# Any a' ya'll down yunders in that thea south-land?



## deadlegs (Jan 28, 2004)

HELLO. . . 

Anyone home. . . 

SE Tennessee here, (Chattanooga), just speaking up in this empty space.


----------



## SPINDAWG (Aug 24, 2003)

*Just recently moved to Cleveland.*

A little bit north of you. I live near the Ocoee region.Didn't think there would any good riding around here but I was wrong. There's alot of climbing here! I especially like climbing Chilhowee mnt, 7 miles straight up! Got to love it!


----------



## 12x23 (Jan 28, 2004)

*ratcheer*

'bout decided I had the whole se to m'self.


----------



## jaybike (Oct 26, 2003)

Been riding the trainer here in rainy northwest louisiana. i can't wait till we get some warmer days--at least in the 50's would be nice.


----------



## niteschaos (Apr 19, 2002)

Been riding in the rain and after the sleet in Atlanta. I dress up like the Michelin man when it gets below 45.


----------



## deadlegs (Jan 28, 2004)

*How's the knee, 12x23?*

Are you going to have it healed enough for 3ST 3Mtn?



12x23 said:


> 'bout decided I had the whole se to m'self.


----------



## 12x23 (Jan 28, 2004)

*I'm working on it*



deadlegs said:


> Are you going to have it healed enough for 3ST 3Mtn?

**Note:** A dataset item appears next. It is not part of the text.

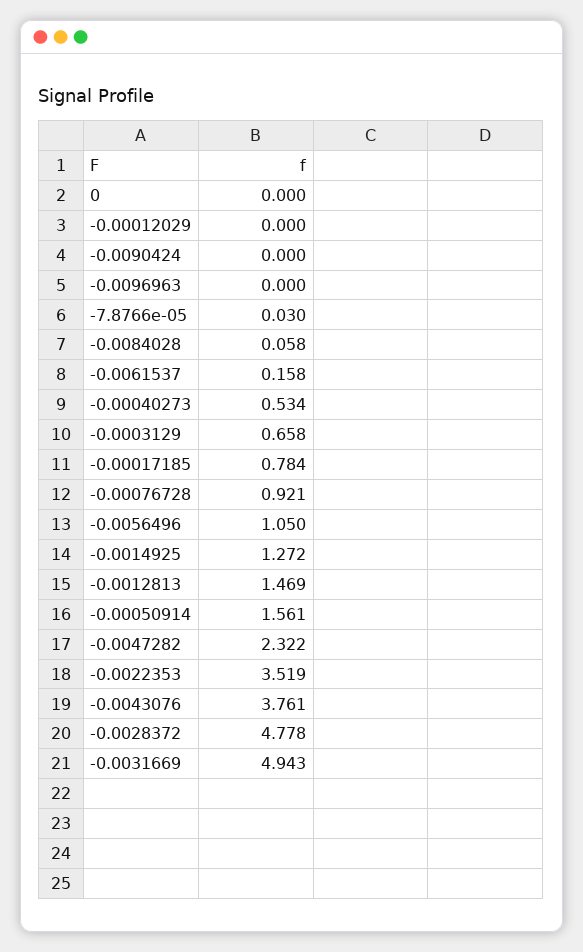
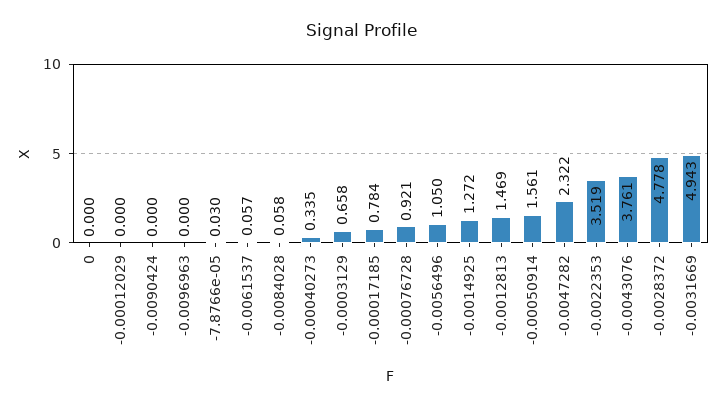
-0.0061537: 0.158 -> 0.057
-0.00040273: 0.534 -> 0.335

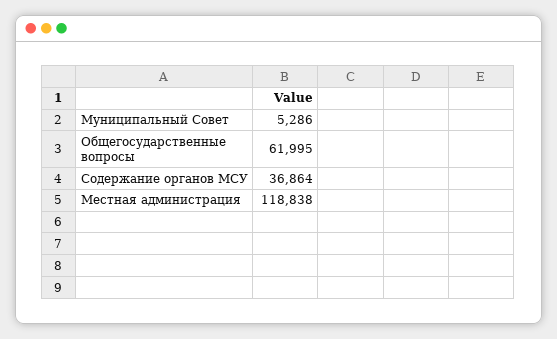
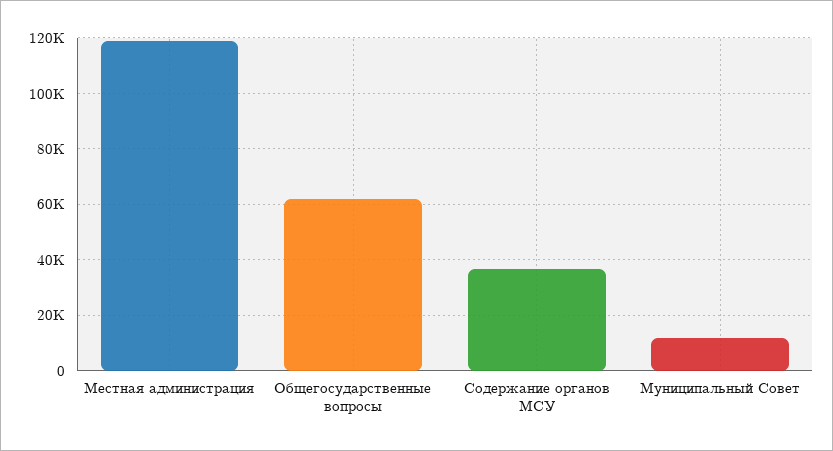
Муниципальный Совет: 5286 -> 12500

Its been giving me some problems, but I'll be at 3s and Cheaha with one leg minimum.


----------



## jaybird (Feb 6, 2004)

Just moved south to Knoxvegas from Bahston... Why is there soo many [email protected] dogs around here?  Orange is ugly...  

Actually I kinda like the place...


----------



## PaulCL (Jan 29, 2000)

*So, does N'thn KY count as Southeast*

I live 10 miles south of Cincinnati, Ohio over the river. We feel southern, but we dip our feet into the northern pool almost everyday. No mountains in my area, but lots of steep hills in and out of the numerous river valleys.


----------



## 12x23 (Jan 28, 2004)

Let's do a little test and see;
1 Does the mother-in-law ever run into the room and shout, "Hey, y'all come look at this before it flushes !!"
2 If the front porch on the trailer falls will more than three dogs die?
3 Does the '82 Camaro have one of more body panels color-mismatched?
4 Do you have one of Dale Jr's tars in the living room used as a cocktail table?
5 Do you have a bumper sticker that reads, "Honk If You Love Cheetos"?


If you answer yes to one or more I'd say you're in. ;-)


----------



## PaulCL (Jan 29, 2000)

*I think I passed this test*

I ain't got no yesems to the questions above but I do have...

-more tattoos than teeth
-a "# 3" on each one of my pickups
-a real powerful attraction to my sister
-13 siblings, 45 nieces and nephews, 384 cousins and I'm only 28 years old!
-most impotent of all: I's gots my sixth grade certificate!

Am I in??

Paul


----------



## 12x23 (Jan 28, 2004)

*You sure did ........*

just don't go broadcasting that higher education ... makes folks around here uncomfortable.


----------



## jaybird (Feb 6, 2004)

*incest.*



PaulCL said:


> I ain't got no yesems to the questions above but I do have...
> 
> -more tattoos than teeth
> -a "# 3" on each one of my pickups
> ...



Incest: "A game the whole family can play."


----------



## |brake-out| (Feb 23, 2004)

*Kind of different, ain't it ?*



jaybird said:


> Just moved south to Knoxvegas from Bahston... Why is there soo many [email protected] dogs around here?  Orange is ugly...
> 
> Actually I kinda like the place...


Yeah, knoxvegas isn't all that bad, I wish the job opp. were better...but if you've got a good one, then it's a pretty decent place to live. Have you ridden up the foothills pkwy. ? It's not really a "hard" climb, but it is about 8-9 miles up. The downhill is awesome...


----------